13/11/04
|
A
família de Francesco Matarazzo na Villa da Avenida, em 1906 |
"A TRAVESSIA"/"O COLOSSO"
Em dois volumes, obra conta a trajetória do conde Francesco,
patriarca da família
OSCAR PILAGALLO
ESPECIAL PARA A FOLHA
Ele ergueu um império
industrial e o expôs ao risco de desabamento. Foi chamado de monge
capitalista pela atividade filantrópica, mas na política se entusiasmou
com o fascismo. Patriarca dedicado ao clã, colocou a família na rota da
desagregação. Multifacetado e complexo até o limiar do contraditório,
esse é o conde Francesco Matarazzo (1854-1937) que emerge da biografia
de Ronaldo Costa Couto.
Referência empresarial na
primeira metade do século 20, Matarazzo é pouco conhecido das novas
gerações. Todos sabem quem é o roqueiro Supla, seu tetraneto, e muitos
ouviram falar da neta Maria Pia, que comandou o império já decadente.
Quanto às Indústrias Matarazzo, nascidas em 1911, ainda evocam um
passado de grandeza, mesmo para quem não testemunhou seu apogeu. A
figura do conde, porém, andava distante, e Costa Couto tem o mérito de
resgatá-la.
Em dois volumes, "Matarazzo"
remonta à Itália de meados do século 19, anterior à unificação e atolada
na crise econômica causadora da migração que teve no Brasil um de seus
principais destinos. Com pouco dinheiro no bolso, mas em situação mais
confortável do que a da maioria de seus conterrâneos, Francesco chega em
1881, aos 27 anos, e segue de trem para Sorocaba, no interior de São
Paulo. É lá, na Manchester Paulista, referência ao berço da
industrialização britânica, que o futuro magnata começa a montar seu
império, a princípio como comerciante, vendendo banha, negócio a que a
família se dedicava na Castelabatte natal ("conhecia bem homens e
porcos", anota Costa Couto).
Matarazzo não tardaria a
entrar na produção. Em 1883, monta uma fabriqueta. "Permita que eu a
batize com o pomposo nome de fábrica. Merece-o: essa é a origem da minha
posição atual", diria Francesco em 1926, quando já construíra uma das
maiores fortunas do Brasil e do mundo.

■ **Informações exibidas**:

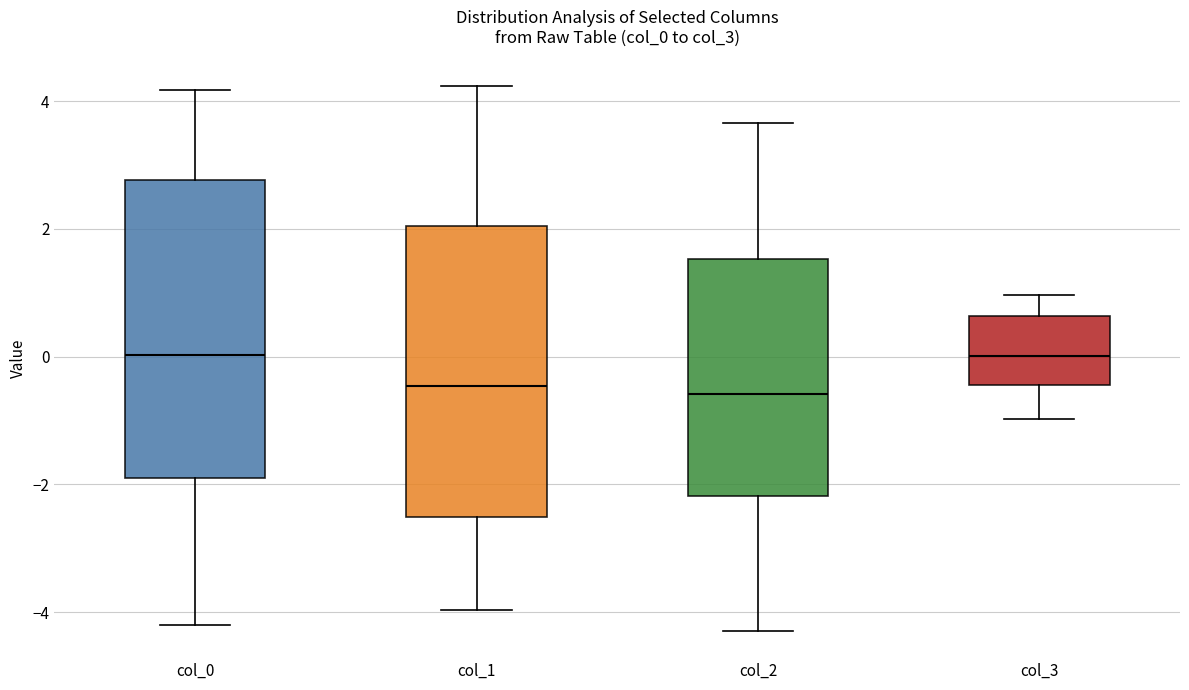

Reading left to right, transcribe this box plot: for each box, give where its median line is, the range the box spans, and where its two whiskers end, as read against the y-axis. The values are not printed on the chart, so give them approximately, as read against the axis.

col_0: median 0.0, box -2.0 to 2.8, whiskers -4.2 to 4.2
col_1: median -0.4, box -2.6 to 2.0, whiskers -4.0 to 4.2
col_2: median -0.6, box -2.2 to 1.6, whiskers -4.2 to 3.6
col_3: median 0.0, box -0.4 to 0.6, whiskers -1.0 to 1.0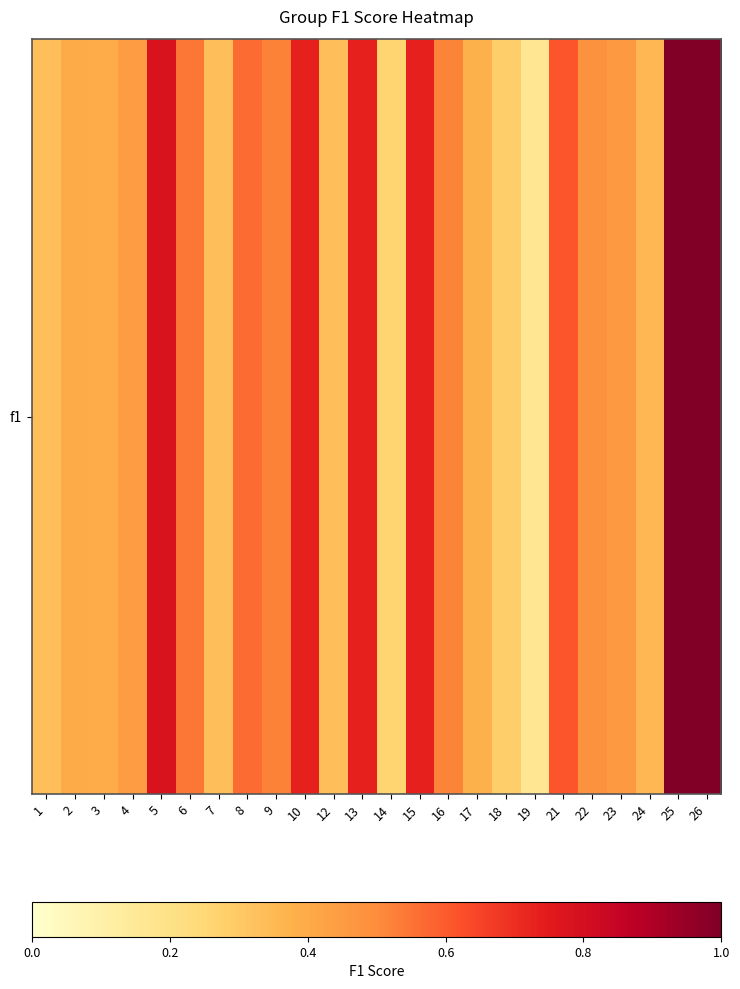

The value at 10 is 1.3. True or false?

False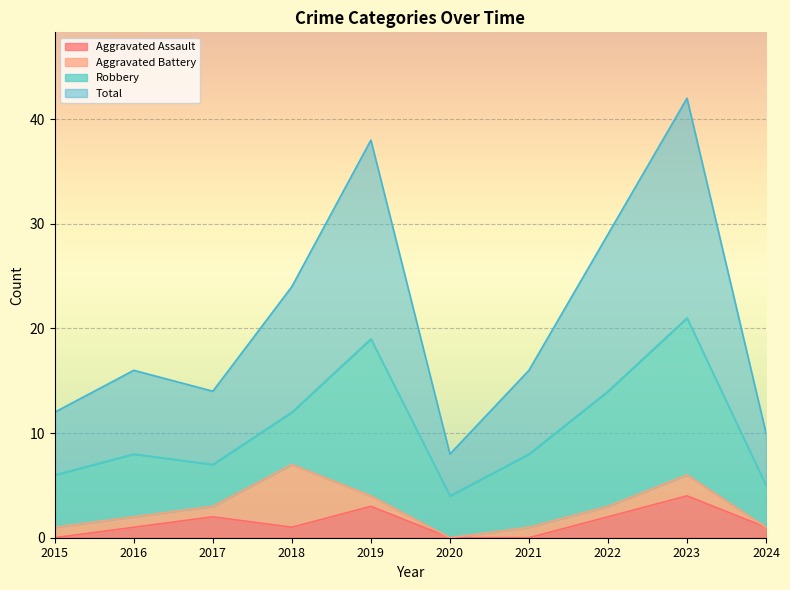

True or false: Total has more than 2 points higher than both neighbors.

True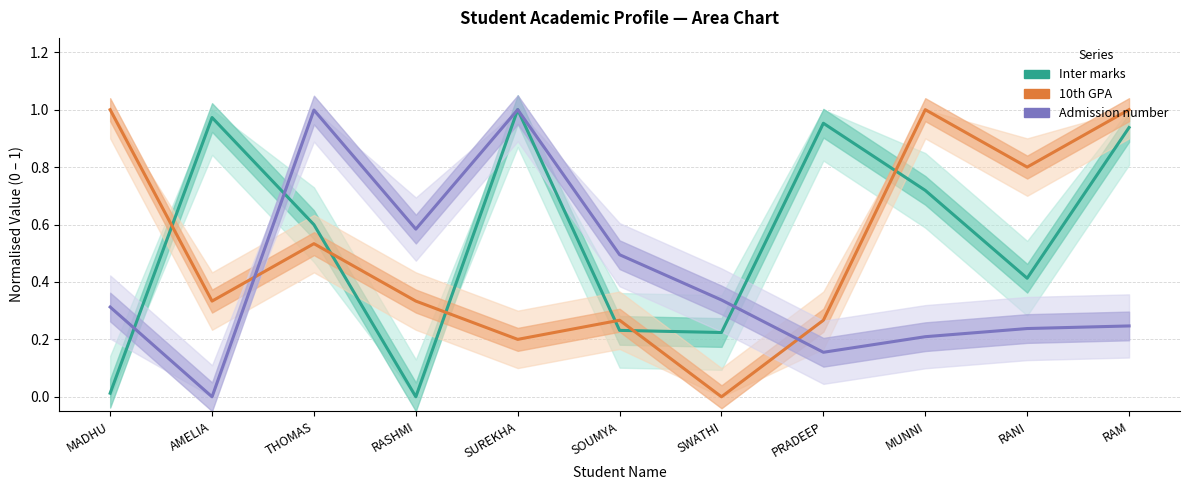

Which series ends up on top after the final intersection of Inter marks and 10th GPA?

10th GPA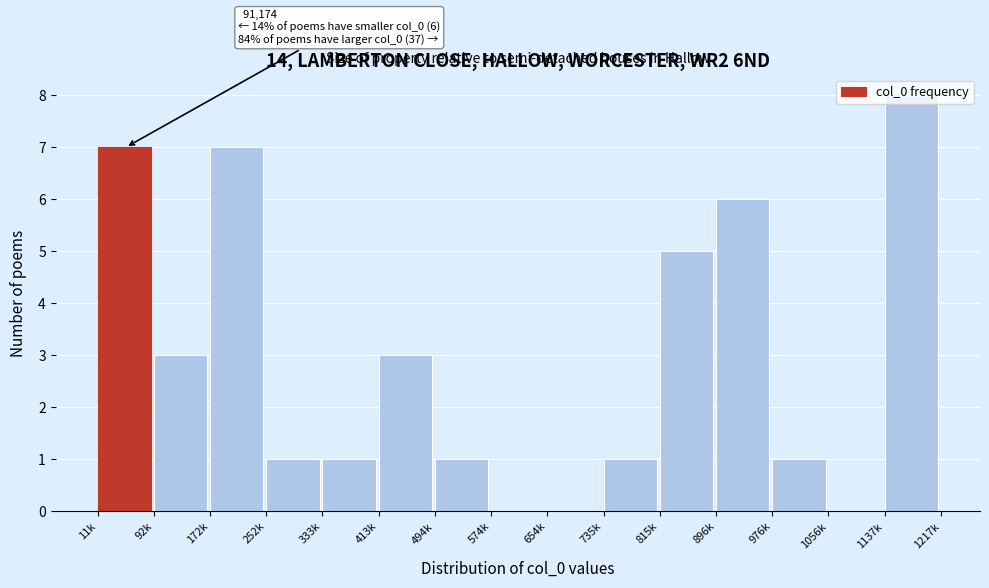

What is the maximum value shown in the chart?

8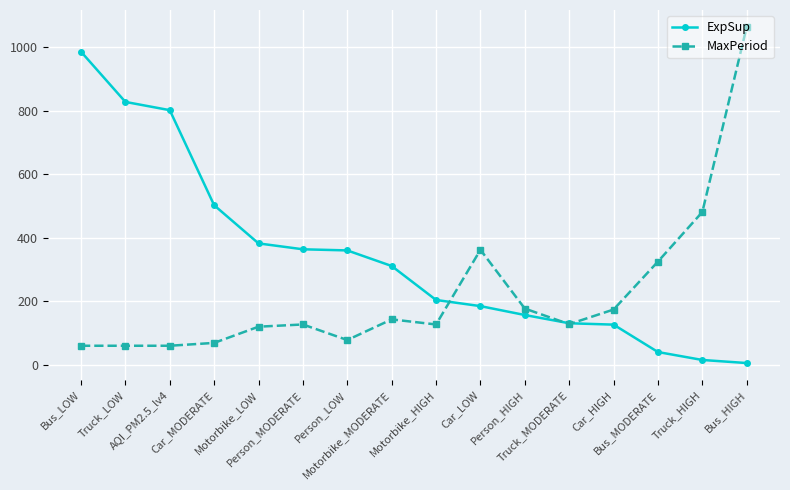

True or false: MaxPeriod has more than 0 interior local peaks.

True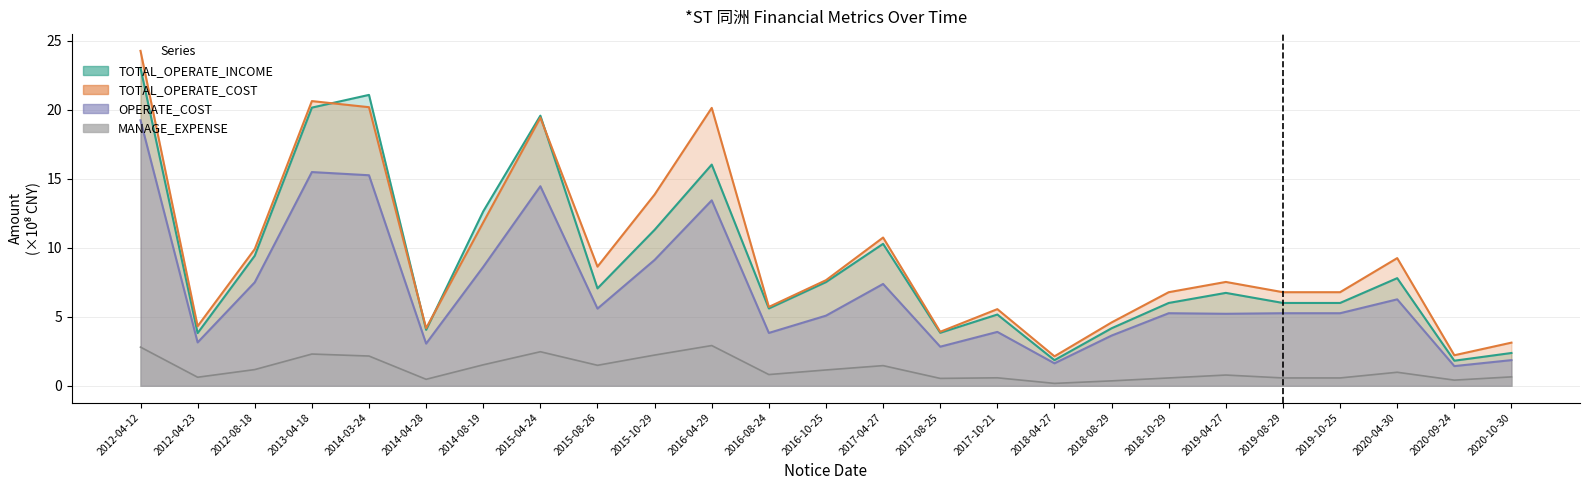

What is the minimum value for MANAGE_EXPENSE?

0.2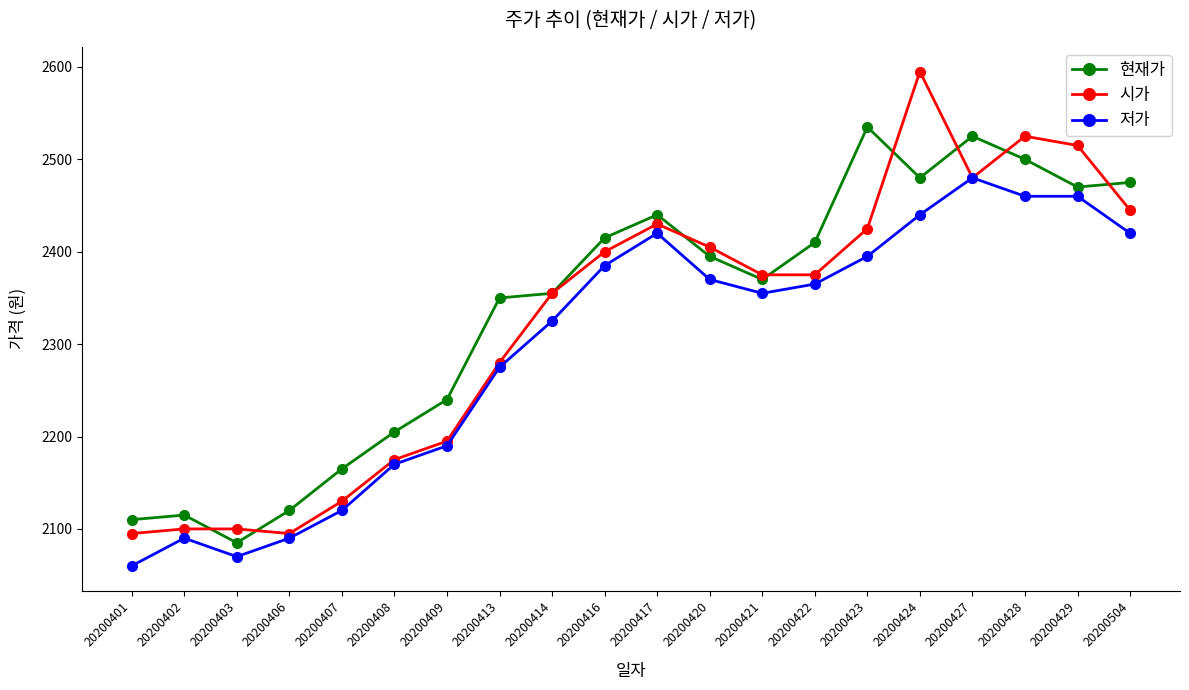

What is the smallest value displayed?

2060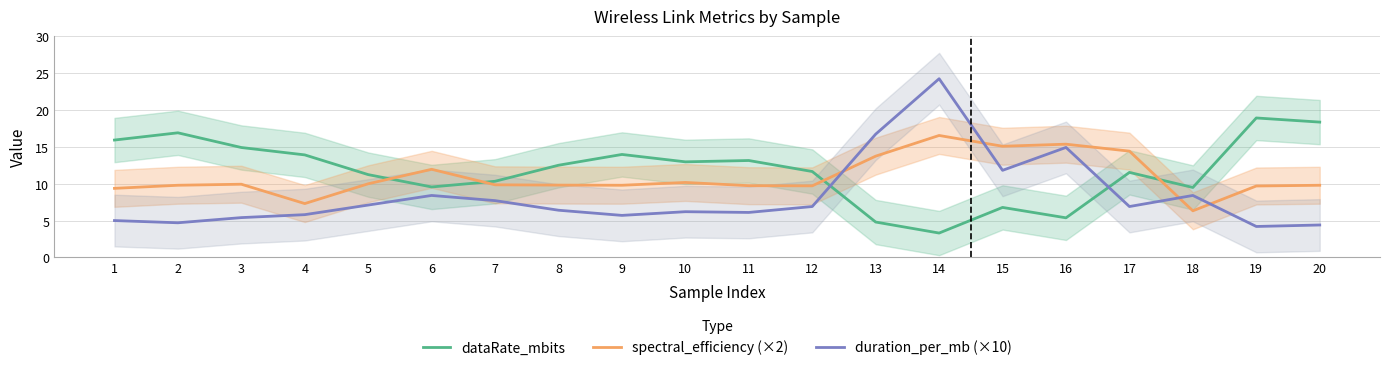

List the series in order of their peak value, highest first.

duration_per_mb (×10), dataRate_mbits, spectral_efficiency (×2)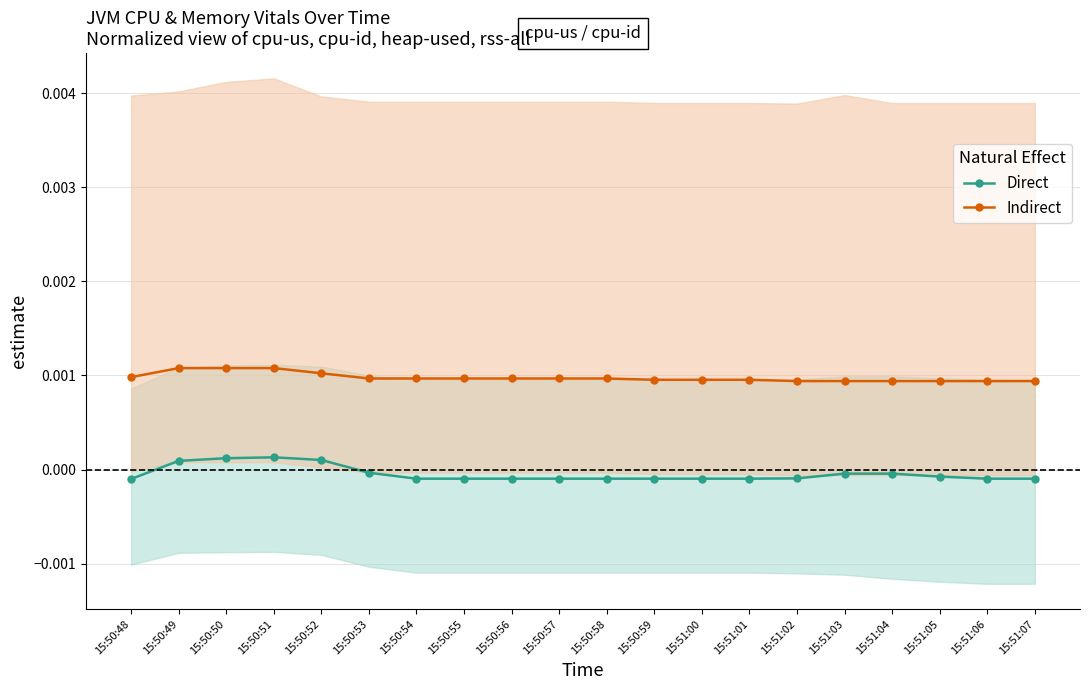

True or false: Indirect has more than 0 interior local peaks.

False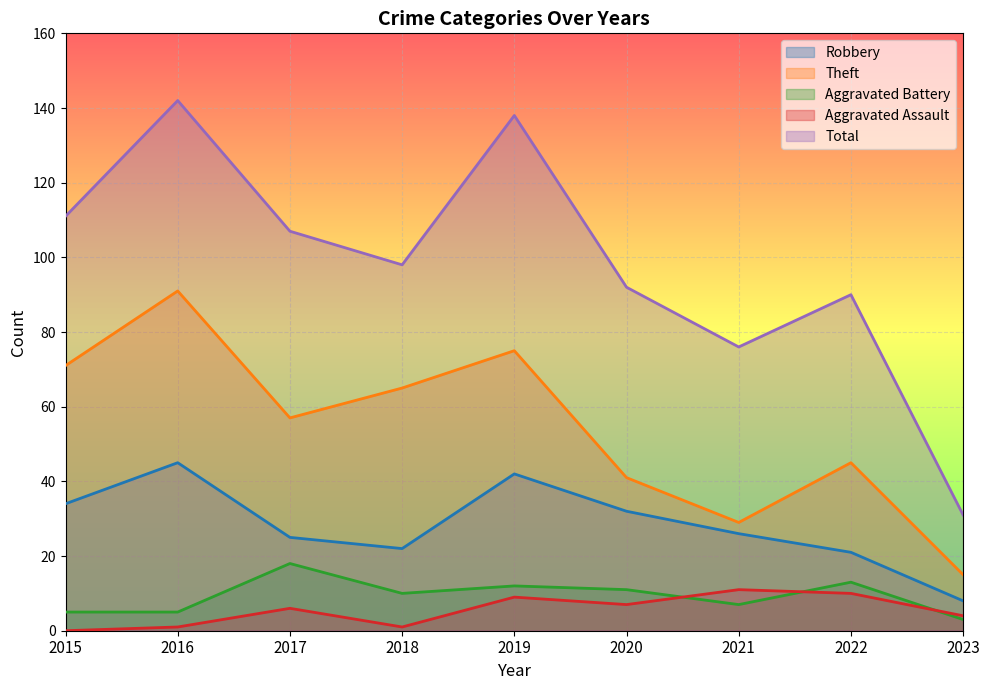

Reading left to right, what are all the values shown in this chart?

Robbery: 34	45	25	22	42	32	26	21	8
Theft: 71	91	57	65	75	41	29	45	15
Aggravated Battery: 5	5	18	10	12	11	7	13	3
Aggravated Assault: 0	1	6	1	9	7	11	10	4
Total: 111	142	107	98	138	92	76	90	31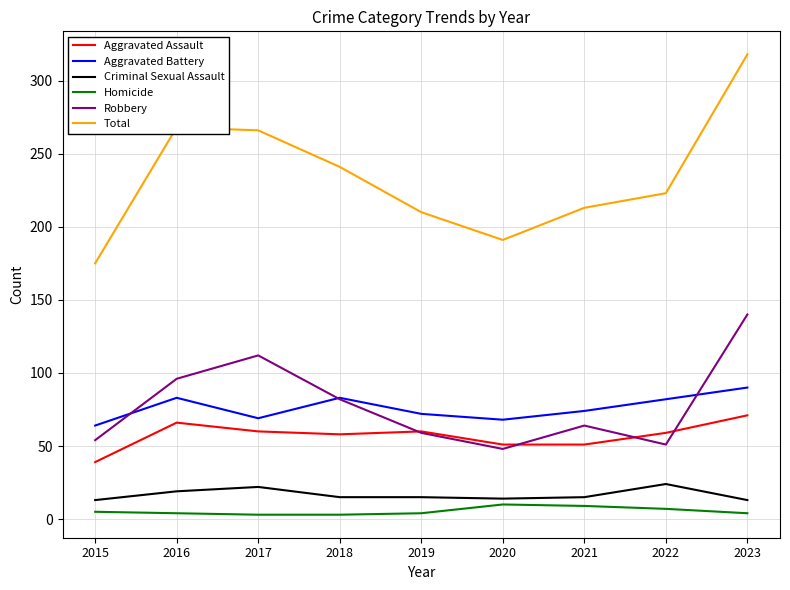

What is the spread (max minus min) of values at 2020?

181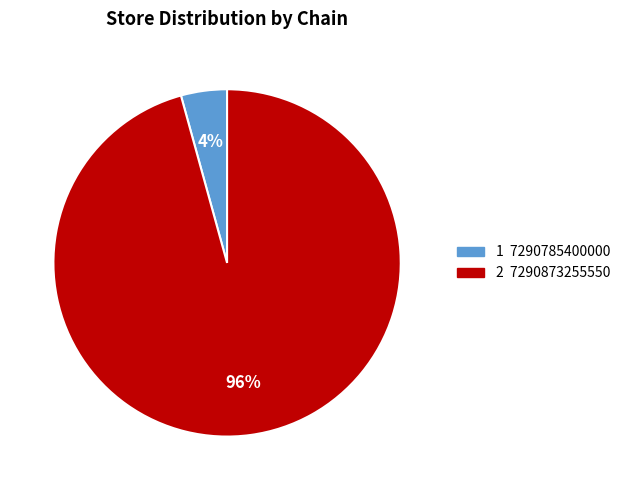

To the nearest percent, what is the average slice percentage?

50%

■ **Ordem de trabalho 1**:
Responda com base no texto sobre Matarazzo:
(a) Em que ano e com que idade Francesco chegou ao Brasil?
(b) Em que ano nasceram as Indústrias Matarazzo?
(c) Que produto Francesco vendia quando começou como comerciante em Sorocaba?
■ **Ordem de trabalho 2**:
Segundo o texto sobre Matarazzo, por que Francesco começou seu negócio em Sorocaba vendendo banha? Responda em até três frases.

■ **Resposta 1**:
(a) Em 1881, aos 27 anos.
(b) Em 1911.
(c) Banha.

■ **Resposta 2**:
Francesco começou vendendo banha porque era o negócio a que sua família se dedicava em Castelabatte, sua terra natal.